= Given text =
■ ■ ■ ■ ■
Callanish lives frugally alone on an island (a house on stilts, really), exiled because of a mistake she made when she was younger. As a gracekeeper, her job is to perform burial rites for damplings. She is hungry but never fishes as she imagines the water around her home to be congested and polluted with the corpses she has prepared and sunk, and the revulsion at the thought of rotting flesh and thousands of bones around her helps her fight the powerful draw the ocean has for her. She lives in almost complete isolation, her only interaction being with the bereaved, the occasional messenger, a desperate gracekeeper from another island and her graces – birds she keeps in cages and whose lifespan is linked with the suggested duration of mourning.

Callanish wears gloves when she is not alone to hide the fact that her fingers are webbed. Her mother – perhaps representing a society suspicious of otherness but whose acceptance we crave – made her believe it was shameful.
■ ■ ■ ■ ■
= Material shown =
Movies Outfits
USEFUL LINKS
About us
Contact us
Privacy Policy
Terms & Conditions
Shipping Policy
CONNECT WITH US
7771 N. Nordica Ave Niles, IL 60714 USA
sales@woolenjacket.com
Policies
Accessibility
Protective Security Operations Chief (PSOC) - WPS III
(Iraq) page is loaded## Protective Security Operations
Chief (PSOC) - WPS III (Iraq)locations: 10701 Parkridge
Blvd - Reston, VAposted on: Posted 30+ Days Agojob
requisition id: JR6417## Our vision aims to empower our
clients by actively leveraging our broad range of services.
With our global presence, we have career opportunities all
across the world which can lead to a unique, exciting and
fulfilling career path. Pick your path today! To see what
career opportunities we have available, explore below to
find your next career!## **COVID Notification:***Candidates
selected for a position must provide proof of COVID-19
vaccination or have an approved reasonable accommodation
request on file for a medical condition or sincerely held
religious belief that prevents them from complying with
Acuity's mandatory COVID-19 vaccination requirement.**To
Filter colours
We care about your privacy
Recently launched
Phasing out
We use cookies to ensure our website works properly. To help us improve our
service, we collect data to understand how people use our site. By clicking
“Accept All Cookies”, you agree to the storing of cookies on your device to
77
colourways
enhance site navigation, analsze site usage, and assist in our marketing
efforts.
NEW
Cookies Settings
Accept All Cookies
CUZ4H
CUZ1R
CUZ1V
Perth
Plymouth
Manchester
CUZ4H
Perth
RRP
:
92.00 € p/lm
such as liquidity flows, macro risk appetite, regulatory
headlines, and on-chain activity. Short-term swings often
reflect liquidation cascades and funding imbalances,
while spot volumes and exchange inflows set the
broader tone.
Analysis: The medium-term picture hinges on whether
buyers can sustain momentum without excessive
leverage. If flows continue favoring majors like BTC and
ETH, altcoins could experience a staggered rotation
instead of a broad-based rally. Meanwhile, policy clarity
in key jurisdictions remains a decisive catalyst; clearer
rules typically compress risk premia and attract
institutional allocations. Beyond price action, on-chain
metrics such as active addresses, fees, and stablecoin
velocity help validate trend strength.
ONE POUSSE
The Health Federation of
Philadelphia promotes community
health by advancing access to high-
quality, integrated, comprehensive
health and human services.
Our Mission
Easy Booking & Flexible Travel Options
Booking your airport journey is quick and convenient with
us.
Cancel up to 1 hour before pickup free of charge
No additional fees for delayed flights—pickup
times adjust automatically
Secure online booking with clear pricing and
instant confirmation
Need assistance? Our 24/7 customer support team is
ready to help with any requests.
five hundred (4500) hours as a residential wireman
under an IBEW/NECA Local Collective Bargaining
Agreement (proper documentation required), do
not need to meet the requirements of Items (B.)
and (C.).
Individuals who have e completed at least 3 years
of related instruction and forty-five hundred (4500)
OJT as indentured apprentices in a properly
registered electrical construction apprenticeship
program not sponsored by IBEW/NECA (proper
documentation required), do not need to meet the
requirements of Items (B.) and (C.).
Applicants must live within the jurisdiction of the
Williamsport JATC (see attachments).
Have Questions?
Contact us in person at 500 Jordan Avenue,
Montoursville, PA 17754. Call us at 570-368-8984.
■ ■ ■ ■ ■
Write the next few sentences of the passage about Callanish, the gracekeeper, picking up right after its last sentence.

= Answer box =
Our second key character is North, who is part of the Excalibur circus, a convoy of boats that travels the world performing to islanders. North’s act is performed with her closest companion, a bear. Like many others in the circus, she has no memory of her parents (though the opening chapter reveals the horrifying moment of their death, at which Callanish happened to be present when the circus visited her island when she was a child), and the other performers are the closest thing she has to family.

Jarrow, also known as Red Gold, the ring master, is determined that his vain, selfish son will marry North and while they are both repelled by the idea, they daren’t say no. The alpha male has been saving money to buy them some land, the ultimate upward social mobility. North, meanwhile, is hiding the early stages of pregnancy and it is clear that the father is nobody in the circus. The need to conceal her predicament, to protect her bear and the unborn life within her, the spiteful jealousy of Jarrow’s beautiful wife Avalon and the fact that there is nowhere else she truly belongs combine to challenge her already precarious existence.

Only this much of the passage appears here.